Moody’s downgrade of Hungary on 24 November was driven by rising uncertainty surrounding the country’s ability to meet its medium term targets for fiscal consolidation and public sector debt reduction, and increased susceptibility to event risk stemming from the government’s high debt burden, heavy reliance on external investors, and large refinancing needs.
The rating agency downgraded Hungary’s country ceiling for foreign currency debt from A1 to A3 as part of the action on Hungary.
Hungary’s reduced financial strength has prompted Moody’s to lower its assessment of the capacity of the Hungarian government to support its banking system.
OTP and OTP Mortgage Bank were downgraded to reflect the banks’ weaker positioning within the D+ BFSR category, now corresponding to a standalone rating of Ba1.

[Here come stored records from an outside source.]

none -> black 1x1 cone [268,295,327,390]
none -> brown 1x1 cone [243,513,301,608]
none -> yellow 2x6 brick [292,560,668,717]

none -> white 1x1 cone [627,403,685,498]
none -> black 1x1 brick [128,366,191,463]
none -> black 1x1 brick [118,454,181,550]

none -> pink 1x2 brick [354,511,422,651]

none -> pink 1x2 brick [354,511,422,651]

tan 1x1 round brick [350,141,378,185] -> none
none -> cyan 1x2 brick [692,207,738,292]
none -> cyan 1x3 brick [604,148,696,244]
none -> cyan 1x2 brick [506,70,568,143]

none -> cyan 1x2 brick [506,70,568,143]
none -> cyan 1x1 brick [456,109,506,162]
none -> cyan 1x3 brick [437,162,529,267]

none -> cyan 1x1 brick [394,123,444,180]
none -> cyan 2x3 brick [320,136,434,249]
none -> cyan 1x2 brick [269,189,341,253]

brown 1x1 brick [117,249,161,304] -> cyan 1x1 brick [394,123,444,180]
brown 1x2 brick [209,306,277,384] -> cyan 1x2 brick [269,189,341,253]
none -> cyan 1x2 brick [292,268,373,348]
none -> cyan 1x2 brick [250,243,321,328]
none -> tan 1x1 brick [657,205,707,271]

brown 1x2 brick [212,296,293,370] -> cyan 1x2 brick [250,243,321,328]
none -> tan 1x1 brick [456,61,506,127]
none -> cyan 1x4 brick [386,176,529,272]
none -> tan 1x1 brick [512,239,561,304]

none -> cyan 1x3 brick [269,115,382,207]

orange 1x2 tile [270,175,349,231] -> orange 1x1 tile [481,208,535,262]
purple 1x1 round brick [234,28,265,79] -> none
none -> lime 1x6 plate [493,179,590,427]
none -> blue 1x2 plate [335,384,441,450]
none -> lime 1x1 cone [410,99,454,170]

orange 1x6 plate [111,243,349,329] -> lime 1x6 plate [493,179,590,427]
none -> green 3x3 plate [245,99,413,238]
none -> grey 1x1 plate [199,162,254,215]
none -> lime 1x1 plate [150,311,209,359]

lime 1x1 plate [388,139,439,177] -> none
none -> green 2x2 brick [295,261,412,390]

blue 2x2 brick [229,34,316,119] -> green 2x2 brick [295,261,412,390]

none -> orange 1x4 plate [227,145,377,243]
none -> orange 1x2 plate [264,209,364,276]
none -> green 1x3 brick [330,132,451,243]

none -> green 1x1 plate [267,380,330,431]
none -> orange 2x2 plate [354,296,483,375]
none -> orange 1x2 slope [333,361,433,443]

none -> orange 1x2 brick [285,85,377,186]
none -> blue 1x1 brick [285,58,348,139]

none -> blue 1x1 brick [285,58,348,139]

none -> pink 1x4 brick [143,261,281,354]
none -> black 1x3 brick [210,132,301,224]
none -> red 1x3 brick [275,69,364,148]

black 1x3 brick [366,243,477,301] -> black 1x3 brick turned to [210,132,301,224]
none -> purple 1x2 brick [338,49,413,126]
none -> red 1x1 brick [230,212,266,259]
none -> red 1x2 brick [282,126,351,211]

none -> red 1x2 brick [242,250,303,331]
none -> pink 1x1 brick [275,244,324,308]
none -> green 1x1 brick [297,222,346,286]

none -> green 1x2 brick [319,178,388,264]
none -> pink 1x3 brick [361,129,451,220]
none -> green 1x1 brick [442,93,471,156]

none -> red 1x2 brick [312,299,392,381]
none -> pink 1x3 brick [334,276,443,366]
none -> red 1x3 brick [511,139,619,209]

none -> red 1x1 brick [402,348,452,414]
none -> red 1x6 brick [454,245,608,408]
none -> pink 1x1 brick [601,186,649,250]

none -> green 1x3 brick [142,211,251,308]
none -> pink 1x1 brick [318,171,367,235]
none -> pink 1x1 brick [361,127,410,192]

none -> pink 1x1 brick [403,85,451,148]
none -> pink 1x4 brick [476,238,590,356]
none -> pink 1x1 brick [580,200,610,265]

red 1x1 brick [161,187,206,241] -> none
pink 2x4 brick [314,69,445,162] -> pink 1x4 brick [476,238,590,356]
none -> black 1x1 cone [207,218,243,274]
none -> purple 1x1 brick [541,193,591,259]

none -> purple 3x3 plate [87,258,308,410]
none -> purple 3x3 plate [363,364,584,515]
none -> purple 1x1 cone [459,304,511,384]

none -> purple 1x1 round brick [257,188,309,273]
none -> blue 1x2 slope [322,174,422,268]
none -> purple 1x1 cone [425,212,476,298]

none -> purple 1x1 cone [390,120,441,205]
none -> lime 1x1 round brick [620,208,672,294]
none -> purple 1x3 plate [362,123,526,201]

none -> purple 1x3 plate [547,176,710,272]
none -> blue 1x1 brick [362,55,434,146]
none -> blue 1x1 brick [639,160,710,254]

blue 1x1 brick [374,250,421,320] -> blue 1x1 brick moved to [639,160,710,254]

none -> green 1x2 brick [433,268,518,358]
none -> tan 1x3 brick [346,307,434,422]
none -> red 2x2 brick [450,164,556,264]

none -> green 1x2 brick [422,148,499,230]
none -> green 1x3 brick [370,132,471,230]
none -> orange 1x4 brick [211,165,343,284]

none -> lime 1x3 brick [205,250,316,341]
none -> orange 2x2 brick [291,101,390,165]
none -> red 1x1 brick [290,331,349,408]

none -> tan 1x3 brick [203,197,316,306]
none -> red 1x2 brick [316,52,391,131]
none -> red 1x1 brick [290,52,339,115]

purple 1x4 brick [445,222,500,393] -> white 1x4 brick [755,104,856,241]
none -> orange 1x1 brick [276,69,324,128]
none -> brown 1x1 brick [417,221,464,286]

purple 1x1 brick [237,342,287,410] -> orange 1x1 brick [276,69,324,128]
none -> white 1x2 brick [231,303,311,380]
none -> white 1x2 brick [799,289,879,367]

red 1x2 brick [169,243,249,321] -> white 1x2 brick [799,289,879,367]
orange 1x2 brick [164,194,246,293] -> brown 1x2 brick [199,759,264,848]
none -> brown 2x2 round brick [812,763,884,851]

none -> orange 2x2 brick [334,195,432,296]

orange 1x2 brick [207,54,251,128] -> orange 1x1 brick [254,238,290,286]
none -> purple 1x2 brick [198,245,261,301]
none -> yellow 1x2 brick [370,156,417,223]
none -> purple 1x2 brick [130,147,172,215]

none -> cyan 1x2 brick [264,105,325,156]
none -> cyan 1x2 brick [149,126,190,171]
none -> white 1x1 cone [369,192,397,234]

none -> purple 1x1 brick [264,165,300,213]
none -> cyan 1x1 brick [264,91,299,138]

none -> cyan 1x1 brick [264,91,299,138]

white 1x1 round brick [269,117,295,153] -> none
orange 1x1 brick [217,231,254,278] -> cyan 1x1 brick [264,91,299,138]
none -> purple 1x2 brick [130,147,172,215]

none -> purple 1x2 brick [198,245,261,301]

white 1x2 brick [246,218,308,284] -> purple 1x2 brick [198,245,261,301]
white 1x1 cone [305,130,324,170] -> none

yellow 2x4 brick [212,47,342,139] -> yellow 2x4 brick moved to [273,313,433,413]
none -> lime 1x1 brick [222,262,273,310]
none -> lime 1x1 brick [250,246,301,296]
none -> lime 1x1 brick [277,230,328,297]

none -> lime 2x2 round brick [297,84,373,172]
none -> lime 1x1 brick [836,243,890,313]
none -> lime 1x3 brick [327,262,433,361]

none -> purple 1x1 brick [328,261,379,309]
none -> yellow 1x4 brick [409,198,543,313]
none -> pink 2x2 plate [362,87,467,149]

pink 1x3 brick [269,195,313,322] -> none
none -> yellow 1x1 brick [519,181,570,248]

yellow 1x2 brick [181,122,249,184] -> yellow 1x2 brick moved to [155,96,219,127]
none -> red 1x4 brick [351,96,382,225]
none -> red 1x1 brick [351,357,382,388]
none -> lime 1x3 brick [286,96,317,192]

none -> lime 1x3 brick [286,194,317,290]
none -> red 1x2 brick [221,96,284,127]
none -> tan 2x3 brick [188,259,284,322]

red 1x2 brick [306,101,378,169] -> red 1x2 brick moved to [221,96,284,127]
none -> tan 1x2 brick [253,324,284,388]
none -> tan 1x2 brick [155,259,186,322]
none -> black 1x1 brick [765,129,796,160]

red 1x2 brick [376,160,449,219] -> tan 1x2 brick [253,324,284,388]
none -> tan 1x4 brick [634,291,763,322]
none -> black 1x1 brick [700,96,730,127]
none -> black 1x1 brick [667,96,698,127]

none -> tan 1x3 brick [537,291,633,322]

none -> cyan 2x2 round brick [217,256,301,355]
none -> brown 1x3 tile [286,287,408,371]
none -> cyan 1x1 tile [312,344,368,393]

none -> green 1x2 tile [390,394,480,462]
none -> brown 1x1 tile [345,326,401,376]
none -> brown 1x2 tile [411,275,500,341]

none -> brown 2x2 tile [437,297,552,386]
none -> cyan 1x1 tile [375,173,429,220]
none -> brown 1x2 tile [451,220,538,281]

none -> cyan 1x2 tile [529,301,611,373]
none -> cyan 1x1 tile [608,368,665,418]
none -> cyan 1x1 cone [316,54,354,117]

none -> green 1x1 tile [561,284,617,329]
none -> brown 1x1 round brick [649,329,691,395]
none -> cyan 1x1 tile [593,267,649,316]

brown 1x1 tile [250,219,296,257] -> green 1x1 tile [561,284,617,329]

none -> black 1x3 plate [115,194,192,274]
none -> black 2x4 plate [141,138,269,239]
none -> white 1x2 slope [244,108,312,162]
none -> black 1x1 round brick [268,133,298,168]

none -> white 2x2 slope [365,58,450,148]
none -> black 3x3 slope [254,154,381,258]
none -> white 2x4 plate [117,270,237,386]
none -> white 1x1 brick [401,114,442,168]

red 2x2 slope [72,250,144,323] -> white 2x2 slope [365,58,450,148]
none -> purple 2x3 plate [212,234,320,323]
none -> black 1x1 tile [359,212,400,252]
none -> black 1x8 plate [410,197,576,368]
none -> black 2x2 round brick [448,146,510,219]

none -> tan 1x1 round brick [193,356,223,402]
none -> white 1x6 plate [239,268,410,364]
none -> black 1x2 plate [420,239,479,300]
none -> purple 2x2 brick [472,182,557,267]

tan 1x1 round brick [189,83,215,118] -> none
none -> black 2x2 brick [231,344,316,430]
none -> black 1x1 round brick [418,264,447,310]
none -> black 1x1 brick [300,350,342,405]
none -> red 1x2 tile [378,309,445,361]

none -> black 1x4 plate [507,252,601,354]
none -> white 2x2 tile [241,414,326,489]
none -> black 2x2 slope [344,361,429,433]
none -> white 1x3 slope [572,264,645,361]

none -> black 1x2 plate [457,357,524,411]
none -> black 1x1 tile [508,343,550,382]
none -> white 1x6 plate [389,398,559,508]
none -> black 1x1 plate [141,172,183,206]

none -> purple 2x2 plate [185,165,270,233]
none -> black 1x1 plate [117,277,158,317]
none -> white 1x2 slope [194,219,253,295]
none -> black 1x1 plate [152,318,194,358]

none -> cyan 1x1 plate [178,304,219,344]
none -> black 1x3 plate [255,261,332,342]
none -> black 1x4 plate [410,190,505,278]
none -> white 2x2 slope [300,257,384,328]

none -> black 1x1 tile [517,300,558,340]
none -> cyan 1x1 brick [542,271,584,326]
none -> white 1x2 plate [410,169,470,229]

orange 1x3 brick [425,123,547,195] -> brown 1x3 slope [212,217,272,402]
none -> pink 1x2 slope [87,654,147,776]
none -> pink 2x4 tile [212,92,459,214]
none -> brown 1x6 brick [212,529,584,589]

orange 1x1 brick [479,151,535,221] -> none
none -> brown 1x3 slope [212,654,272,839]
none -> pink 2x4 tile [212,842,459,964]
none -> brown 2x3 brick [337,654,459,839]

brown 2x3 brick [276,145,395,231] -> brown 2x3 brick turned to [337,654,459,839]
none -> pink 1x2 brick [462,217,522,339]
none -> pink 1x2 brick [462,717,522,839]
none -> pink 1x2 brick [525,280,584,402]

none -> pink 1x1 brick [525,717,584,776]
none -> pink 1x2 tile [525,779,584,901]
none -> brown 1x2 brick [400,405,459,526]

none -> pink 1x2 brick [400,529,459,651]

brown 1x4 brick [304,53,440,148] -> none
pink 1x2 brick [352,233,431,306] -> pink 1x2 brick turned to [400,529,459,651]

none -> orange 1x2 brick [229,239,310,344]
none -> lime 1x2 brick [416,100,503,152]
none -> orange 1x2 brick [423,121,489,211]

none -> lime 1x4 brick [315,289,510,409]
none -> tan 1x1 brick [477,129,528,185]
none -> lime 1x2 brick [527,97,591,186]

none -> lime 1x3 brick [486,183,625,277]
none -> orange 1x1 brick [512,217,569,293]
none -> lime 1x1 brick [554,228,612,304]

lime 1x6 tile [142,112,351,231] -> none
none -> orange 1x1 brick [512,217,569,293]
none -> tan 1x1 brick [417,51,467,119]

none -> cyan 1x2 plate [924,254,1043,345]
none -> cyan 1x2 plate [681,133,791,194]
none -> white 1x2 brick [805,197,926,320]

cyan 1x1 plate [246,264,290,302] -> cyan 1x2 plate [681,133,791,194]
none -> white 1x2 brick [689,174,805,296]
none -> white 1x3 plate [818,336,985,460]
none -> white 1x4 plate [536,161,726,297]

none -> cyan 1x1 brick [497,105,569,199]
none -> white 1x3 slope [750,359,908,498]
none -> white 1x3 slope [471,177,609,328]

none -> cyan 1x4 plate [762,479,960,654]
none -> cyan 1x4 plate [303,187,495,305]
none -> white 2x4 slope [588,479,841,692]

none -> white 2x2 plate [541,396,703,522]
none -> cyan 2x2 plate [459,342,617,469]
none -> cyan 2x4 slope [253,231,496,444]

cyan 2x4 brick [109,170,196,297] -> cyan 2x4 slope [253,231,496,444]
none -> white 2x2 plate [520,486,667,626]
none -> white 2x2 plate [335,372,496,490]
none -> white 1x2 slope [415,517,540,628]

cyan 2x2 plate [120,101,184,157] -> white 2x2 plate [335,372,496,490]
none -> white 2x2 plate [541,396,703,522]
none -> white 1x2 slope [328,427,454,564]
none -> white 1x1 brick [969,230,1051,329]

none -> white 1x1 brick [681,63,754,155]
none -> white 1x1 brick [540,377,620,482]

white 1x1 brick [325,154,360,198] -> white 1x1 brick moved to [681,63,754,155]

“The lower standalone rating for the banks reflects (i) OTP’s operations, which are predominantly focussed on Hungary; and (ii) its risk profile and access to funding, which are closely interlinked with Hungary,” said Moody’s.
The ongoing review of Hungary’s commercial banks will assess on a bank by bank basis the effect of the government law that gives foreign currency mortgage borrowers the option, until February 2012, to repay their full mortgage balance at exchange rates below market rates.
At OTP Mortgage Bank’s previous Baa3 rating, its mortgage covered bonds, rated Baa1, had zero TPI leeway under Moody’s Timely Payment Indicator framework.